> **DIRECTION**
Reproduce the passage of the blog excerpt below from "The next day, Lera" to "easier to execute.", word for word.

> **DOCUMENT SEGMENT**
[START]

Doing this repeatedly over the course of a day nets an impressive amount of work. Today I studied for an hour and forty minutes: five twenty-minute shifts. I also finished an article I was working on in two five minute shifts that both turned into twenty-to-thirty minute shifts.

This tells me that the way I perceive the time necessary to complete a task and the opportunity cost of going ahead and working right now are, shall we say, inadequate. That's being kind. Really, they're destructive.

I have to stop. I only allotted five minutes for this.

Monday, January 09, 2012

The death of youth

My favorite baseball player growing up is now in the Hall of Fame. I am officially old.


Congratulations, Barry Larkin.

Friday, January 06, 2012

Thing 1 saves the game

We have a Wii. My son would spend most of everyday playing on the Wii, if possible. As such, ever since we got the Wii--and more so now that he also has an iPod touch and all of the games thereon--we have made a deliberate effort to emphasize games that we can all play together (on the Wii and otherwise) and games that we can not play on the Wii.

Like most things, we go through phases of interest. For a while we were playing Sorry all the time. Then we were on to Lego board games. By the cosmic accident of an Amazon.com recommendation, I discovered Castle Keep, which led indirectly to a recommendation from someone in a toy shop in Saratoga Springs, New York, that we should play Spot It. We played Castle Keep and Spot It to death last year, adding Sleeping Queens and Loot from Castle Keep maker Gamewright.

Now board games are best taught in the playing. Few games of any kind have so elegant a set of rules that you can explain the flow of play beforehand. (Checkers, maybe? War, but that's a card game.) In teaching new games to kids, you notice that they grasp the goals and mechanics of new games far better in the playing--so much so that one wonders why you don't start like that in the first place.

So we have tended to play games first and ask questions later. Typically, an adult reads the game directions to get a general sense of what's going on and then we dive in, referring to the rules as necessary. In this spirit, I gave a cursory examination to the rules of Duck Duck Bruce, an interesting card game from Gamewright that was a Christmas present to my kids. We played with my parents and my kids, six of us, all playing for the first time. It was a neat game, but one that I lost miserably because I couldn't keep any cards for points. Oh, well. You win some, you lose some, right?

The next day, Lera and I went to see a movie, leaving my kids and parents to their own devices. They decided to play games, including Hedbanz, a guessing game that they also got for Christmas, and Yahtzee. They also played Duck Duck Bruce. My son, the compulsive reader, snatched up the game instructions to pass the long moments between things that entertain him, and discovered that I had taught them the game incorrectly. In my haste to get going, I had misinterpreted one of the directions, the one that saw me lose so many cards and points. The correct rule makes the game much more enjoyable and makes all of the other game features easier to execute.

[END]

> **EXTRACTED INFORMATION**
[START]

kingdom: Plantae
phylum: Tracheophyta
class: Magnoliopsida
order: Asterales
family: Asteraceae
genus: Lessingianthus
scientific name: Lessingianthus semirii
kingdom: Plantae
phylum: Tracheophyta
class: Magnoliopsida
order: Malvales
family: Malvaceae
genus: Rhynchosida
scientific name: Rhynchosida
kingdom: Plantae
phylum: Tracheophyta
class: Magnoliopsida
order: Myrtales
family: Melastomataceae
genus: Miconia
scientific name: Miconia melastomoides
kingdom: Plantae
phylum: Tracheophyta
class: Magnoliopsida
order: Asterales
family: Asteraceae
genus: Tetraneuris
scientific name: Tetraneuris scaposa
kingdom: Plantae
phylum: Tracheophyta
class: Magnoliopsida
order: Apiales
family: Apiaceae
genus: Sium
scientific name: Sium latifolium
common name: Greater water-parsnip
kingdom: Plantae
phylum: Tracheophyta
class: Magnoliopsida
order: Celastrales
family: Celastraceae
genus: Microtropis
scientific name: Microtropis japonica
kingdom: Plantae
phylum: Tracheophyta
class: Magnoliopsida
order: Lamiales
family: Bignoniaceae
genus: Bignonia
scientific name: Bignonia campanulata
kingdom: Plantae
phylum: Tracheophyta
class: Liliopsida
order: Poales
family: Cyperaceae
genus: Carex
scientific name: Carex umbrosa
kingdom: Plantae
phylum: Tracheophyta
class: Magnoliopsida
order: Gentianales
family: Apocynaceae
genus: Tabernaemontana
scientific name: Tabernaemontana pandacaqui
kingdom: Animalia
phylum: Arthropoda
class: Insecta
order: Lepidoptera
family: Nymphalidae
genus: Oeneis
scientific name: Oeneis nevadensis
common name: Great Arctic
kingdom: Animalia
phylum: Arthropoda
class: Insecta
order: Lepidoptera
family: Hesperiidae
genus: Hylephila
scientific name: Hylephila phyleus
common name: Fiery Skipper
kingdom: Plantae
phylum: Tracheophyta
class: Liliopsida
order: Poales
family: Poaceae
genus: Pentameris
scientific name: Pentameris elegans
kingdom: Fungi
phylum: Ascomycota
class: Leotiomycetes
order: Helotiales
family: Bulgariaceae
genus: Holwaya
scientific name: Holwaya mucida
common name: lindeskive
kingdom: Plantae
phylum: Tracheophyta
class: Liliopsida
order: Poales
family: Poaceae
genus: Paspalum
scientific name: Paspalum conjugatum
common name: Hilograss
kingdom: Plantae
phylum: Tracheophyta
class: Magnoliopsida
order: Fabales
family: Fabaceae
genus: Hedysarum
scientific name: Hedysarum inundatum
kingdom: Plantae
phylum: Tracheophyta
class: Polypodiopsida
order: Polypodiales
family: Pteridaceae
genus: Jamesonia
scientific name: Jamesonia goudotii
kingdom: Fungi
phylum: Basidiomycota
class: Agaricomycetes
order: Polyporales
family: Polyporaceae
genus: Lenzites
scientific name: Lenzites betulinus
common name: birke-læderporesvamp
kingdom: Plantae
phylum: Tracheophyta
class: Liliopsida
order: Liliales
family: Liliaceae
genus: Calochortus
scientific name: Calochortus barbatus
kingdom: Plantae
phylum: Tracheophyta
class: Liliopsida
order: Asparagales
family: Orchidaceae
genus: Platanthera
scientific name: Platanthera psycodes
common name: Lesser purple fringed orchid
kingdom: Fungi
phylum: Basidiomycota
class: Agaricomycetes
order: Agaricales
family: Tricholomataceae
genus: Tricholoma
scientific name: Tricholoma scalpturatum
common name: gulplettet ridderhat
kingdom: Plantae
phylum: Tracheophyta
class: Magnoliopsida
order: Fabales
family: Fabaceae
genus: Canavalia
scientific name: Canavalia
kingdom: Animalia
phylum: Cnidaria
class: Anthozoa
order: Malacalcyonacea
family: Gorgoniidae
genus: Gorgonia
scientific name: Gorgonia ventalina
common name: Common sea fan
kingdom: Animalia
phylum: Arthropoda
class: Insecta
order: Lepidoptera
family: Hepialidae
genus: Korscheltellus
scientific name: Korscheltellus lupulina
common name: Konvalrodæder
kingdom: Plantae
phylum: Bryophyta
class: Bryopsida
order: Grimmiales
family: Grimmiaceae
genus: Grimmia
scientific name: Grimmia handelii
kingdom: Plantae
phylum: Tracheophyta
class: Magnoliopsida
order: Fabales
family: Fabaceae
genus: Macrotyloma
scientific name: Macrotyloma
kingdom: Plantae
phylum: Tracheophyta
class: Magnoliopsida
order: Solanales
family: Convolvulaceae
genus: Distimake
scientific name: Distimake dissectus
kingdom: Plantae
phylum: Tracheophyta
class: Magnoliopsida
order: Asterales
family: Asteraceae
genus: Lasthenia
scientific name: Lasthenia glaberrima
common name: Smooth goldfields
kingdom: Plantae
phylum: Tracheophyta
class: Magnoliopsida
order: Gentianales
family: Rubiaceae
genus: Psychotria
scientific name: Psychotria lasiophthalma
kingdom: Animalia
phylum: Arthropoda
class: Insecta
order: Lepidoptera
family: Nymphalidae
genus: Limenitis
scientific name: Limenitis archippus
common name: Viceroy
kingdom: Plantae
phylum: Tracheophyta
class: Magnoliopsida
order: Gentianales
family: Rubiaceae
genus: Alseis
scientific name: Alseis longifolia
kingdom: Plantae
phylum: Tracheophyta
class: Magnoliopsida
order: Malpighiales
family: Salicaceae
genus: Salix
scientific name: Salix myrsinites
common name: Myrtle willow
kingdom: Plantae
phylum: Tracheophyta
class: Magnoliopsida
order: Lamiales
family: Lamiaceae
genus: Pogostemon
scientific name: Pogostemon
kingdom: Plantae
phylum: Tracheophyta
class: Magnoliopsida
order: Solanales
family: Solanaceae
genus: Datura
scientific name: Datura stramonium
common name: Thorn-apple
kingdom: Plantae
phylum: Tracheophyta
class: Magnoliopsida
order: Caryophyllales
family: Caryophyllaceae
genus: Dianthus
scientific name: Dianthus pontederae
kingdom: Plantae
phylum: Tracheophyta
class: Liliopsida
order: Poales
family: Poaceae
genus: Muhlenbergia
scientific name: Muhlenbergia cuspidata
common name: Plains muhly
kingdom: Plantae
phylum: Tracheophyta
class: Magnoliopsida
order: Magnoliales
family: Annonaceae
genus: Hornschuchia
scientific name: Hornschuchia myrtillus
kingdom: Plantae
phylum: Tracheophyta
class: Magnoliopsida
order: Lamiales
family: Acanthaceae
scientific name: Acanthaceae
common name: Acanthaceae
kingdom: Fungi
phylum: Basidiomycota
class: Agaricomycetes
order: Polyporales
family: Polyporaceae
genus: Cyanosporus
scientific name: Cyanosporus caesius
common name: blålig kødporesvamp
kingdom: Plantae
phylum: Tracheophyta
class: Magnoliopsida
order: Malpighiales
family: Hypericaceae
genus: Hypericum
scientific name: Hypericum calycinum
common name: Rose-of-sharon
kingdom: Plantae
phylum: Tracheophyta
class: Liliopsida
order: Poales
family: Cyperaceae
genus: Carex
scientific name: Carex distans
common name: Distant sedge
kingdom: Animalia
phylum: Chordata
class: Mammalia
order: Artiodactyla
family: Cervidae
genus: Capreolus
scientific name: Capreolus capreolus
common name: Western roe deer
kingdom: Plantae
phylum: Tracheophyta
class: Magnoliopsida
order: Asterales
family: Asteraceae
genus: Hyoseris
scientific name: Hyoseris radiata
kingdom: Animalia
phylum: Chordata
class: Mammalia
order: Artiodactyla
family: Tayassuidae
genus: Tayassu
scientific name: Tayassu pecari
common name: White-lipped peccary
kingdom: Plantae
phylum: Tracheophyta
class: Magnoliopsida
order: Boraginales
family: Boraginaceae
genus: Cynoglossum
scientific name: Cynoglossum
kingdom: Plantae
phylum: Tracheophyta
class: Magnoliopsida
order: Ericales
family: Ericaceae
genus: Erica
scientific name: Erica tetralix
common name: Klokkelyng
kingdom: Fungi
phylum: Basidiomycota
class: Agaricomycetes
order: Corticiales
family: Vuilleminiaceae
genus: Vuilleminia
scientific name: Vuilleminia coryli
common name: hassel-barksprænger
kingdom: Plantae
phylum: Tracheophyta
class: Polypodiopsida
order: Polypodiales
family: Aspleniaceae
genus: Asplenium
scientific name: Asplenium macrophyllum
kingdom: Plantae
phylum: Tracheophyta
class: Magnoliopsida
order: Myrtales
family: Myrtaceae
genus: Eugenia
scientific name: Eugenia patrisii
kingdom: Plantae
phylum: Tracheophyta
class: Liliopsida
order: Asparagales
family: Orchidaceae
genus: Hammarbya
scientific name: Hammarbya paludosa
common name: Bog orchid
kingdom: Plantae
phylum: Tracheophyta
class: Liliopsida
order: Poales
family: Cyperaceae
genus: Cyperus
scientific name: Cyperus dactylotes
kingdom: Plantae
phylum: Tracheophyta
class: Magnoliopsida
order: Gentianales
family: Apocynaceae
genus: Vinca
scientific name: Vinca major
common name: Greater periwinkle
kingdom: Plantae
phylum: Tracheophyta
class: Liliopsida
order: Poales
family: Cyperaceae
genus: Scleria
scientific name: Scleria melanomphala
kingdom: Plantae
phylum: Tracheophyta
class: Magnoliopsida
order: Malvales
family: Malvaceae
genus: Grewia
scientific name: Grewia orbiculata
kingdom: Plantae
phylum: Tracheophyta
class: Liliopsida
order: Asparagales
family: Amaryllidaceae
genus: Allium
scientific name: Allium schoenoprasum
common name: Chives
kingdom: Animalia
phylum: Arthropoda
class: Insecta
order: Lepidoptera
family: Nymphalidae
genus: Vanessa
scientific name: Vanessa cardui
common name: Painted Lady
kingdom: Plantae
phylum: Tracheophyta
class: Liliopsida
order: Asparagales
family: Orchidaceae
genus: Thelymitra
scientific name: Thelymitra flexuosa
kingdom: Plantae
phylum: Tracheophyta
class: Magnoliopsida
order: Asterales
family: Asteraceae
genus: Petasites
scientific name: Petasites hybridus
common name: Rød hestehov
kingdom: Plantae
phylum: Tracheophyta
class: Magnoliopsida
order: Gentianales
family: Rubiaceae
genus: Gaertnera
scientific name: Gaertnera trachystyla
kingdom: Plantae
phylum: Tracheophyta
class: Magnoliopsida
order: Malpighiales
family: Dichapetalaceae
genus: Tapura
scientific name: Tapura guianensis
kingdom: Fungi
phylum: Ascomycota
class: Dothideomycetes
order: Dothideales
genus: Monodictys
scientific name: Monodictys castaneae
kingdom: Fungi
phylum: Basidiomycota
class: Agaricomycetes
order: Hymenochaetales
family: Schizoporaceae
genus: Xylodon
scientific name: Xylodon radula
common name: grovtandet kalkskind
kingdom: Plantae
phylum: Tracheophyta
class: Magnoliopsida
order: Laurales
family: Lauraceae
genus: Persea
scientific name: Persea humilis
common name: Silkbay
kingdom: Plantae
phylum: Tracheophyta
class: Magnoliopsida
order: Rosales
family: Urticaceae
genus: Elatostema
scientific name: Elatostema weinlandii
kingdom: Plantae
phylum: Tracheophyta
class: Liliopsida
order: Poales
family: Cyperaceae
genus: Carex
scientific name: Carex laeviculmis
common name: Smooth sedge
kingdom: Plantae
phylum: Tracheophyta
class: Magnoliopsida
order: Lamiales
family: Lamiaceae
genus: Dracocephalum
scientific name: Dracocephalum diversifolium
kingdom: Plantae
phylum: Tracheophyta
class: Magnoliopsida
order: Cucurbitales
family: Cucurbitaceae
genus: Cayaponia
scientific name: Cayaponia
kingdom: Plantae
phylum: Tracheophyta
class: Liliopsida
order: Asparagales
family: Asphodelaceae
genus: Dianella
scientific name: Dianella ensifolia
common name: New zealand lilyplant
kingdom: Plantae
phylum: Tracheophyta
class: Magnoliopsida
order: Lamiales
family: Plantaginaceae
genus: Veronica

[END]

> **CORRECT OUTPUT**
The next day, Lera and I went to see a movie, leaving my kids and parents to their own devices. They decided to play games, including Hedbanz, a guessing game that they also got for Christmas, and Yahtzee. They also played Duck Duck Bruce. My son, the compulsive reader, snatched up the game instructions to pass the long moments between things that entertain him, and discovered that I had taught them the game incorrectly. In my haste to get going, I had misinterpreted one of the directions, the one that saw me lose so many cards and points. The correct rule makes the game much more enjoyable and makes all of the other game features easier to execute.